▶ **Required action 1**: In the environment essay, which school issued the report that came out when the new millennium was five days old?
▶ **Required action 2**: Reproduce the part of the environment essay starting with "As usual the" and going on through "interconnectedness of life.".

▶ **Selected passage**:
--

The Great Work

January 19, 2001

By Michael Jessen

The new millennium was only five days old when yet another report about Earth's threatened environment was issued. This time the prestigious Johns Hopkins School of Public Health was the bearer of the bad news.

"Without practicing sustainable development, humanity faces a deteriorating environment and may even invite ecological disaster," noted Don Hinrichsen and Bryant Robey, co-authors of "Population and the Environment: The Global Challenge."

According to the report, the rate of global consumption is the major threat to the environment. Resources are being consumed far faster than they can regenerate. This leads to water shortages, soil exhaustion, deforestation, air and water pollution, and the degradation of coastlines.

As usual the report received scant attention in the mainstream media whose collective attitude seems to be: "We'll report the actual upheaval, but not the threats."

This causes one to wonder what is it about the human psyche that enchants us to deny the truth of impermanence. Every moment of our lives takes us closer to our eventual death, yet we behave like our minds, our thoughts, our bodies, our physical possessions, and our plans for the future are oblivious to change or challenge.

In a fascinating interview in the January 2001 issue of Shambhala Sun magazine, Peter Senge and Margaret Wheatley -- two renowned organizational theorists -- say changing the way humans work together can foster a deeper understanding of the interconnectedness of life.

Wheatley, president of the non-profit Berkana Institute and author of Leadership and the New Science, believes we have lost faith in each other.

"We still feel very badly about each other," she says. "In my estimation, we're quicker and quicker to take affront or to be affronted, to take umbrage, to feel insulted, to assume that other people are mal-intended, rather than well-intended. This is where we are as a culture. We're very far from each other; we're very far from believing in each other."

Senge is a lecturer at the Massachusetts Institute of Technology and author of The Fifth Discipline, which has been called one of the most important management books of the twentieth century.

"People come together in organizations for, in some sense, a noble purpose, but are finding ways to constrict or even destroy life in the process," says Senge.

--

▶ **Available data**:
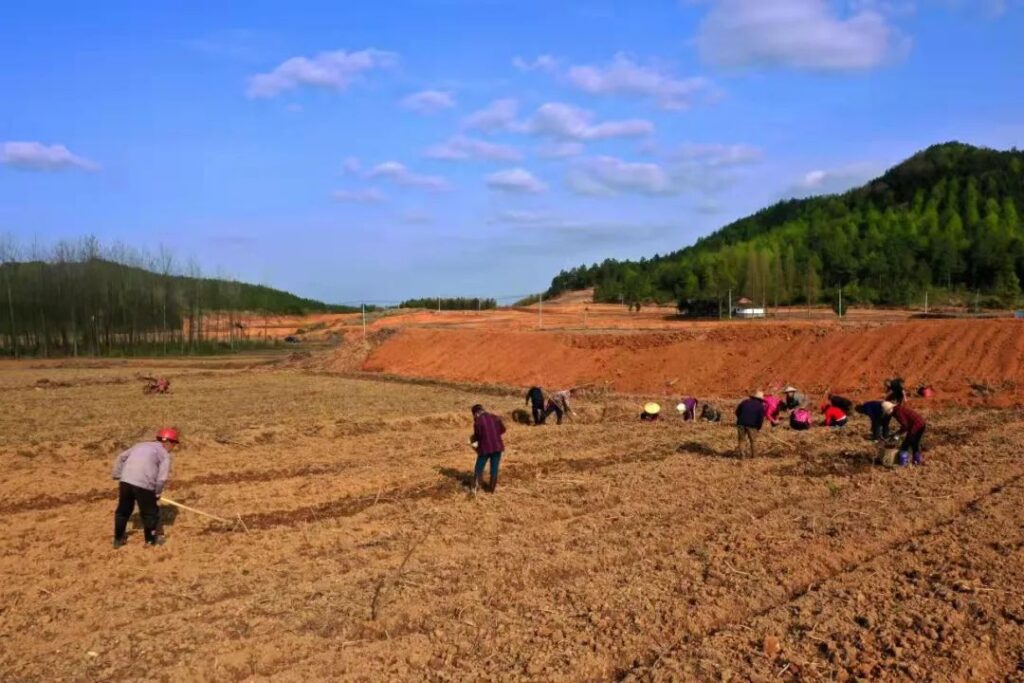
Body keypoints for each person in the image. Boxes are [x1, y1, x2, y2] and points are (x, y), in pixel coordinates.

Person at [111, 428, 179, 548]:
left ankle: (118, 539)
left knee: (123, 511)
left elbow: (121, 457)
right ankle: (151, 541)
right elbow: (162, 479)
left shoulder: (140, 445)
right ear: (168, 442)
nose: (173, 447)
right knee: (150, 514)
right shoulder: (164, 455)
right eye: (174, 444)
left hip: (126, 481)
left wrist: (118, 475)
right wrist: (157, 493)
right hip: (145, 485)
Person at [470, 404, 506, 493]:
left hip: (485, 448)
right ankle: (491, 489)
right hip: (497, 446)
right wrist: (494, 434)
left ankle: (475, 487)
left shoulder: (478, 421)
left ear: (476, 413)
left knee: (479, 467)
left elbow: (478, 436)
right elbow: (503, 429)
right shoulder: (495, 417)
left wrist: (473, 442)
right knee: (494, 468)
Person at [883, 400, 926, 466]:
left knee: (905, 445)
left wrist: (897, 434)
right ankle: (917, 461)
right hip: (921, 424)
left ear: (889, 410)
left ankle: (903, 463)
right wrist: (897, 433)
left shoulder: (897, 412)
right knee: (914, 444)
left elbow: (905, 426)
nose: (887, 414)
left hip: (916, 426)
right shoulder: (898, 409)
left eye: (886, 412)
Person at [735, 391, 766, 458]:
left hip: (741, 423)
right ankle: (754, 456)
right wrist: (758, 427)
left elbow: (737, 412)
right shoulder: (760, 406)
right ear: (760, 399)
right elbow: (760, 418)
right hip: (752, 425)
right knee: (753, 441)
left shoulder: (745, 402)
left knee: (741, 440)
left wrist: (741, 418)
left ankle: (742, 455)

--

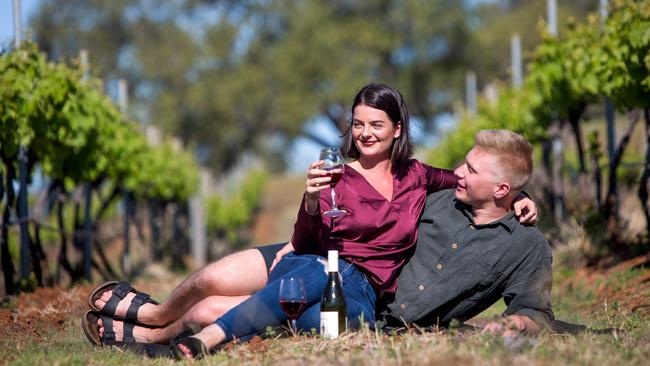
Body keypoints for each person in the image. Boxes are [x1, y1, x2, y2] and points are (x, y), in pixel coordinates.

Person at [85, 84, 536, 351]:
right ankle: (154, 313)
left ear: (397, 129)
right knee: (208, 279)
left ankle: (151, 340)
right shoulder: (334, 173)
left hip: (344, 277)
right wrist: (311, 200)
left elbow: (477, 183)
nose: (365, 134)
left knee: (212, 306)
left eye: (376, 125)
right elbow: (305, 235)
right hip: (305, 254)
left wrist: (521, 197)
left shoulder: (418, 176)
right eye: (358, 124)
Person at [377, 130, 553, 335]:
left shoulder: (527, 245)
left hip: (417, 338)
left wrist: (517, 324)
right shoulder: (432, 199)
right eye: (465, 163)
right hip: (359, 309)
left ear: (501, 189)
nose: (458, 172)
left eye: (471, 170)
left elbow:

--

▶ **Reply 1**: The Johns Hopkins School of Public Health.

▶ **Reply 2**:
As usual the report received scant attention in the mainstream media whose collective attitude seems to be: "We'll report the actual upheaval, but not the threats."

This causes one to wonder what is it about the human psyche that enchants us to deny the truth of impermanence. Every moment of our lives takes us closer to our eventual death, yet we behave like our minds, our thoughts, our bodies, our physical possessions, and our plans for the future are oblivious to change or challenge.

In a fascinating interview in the January 2001 issue of Shambhala Sun magazine, Peter Senge and Margaret Wheatley -- two renowned organizational theorists -- say changing the way humans work together can foster a deeper understanding of the interconnectedness of life.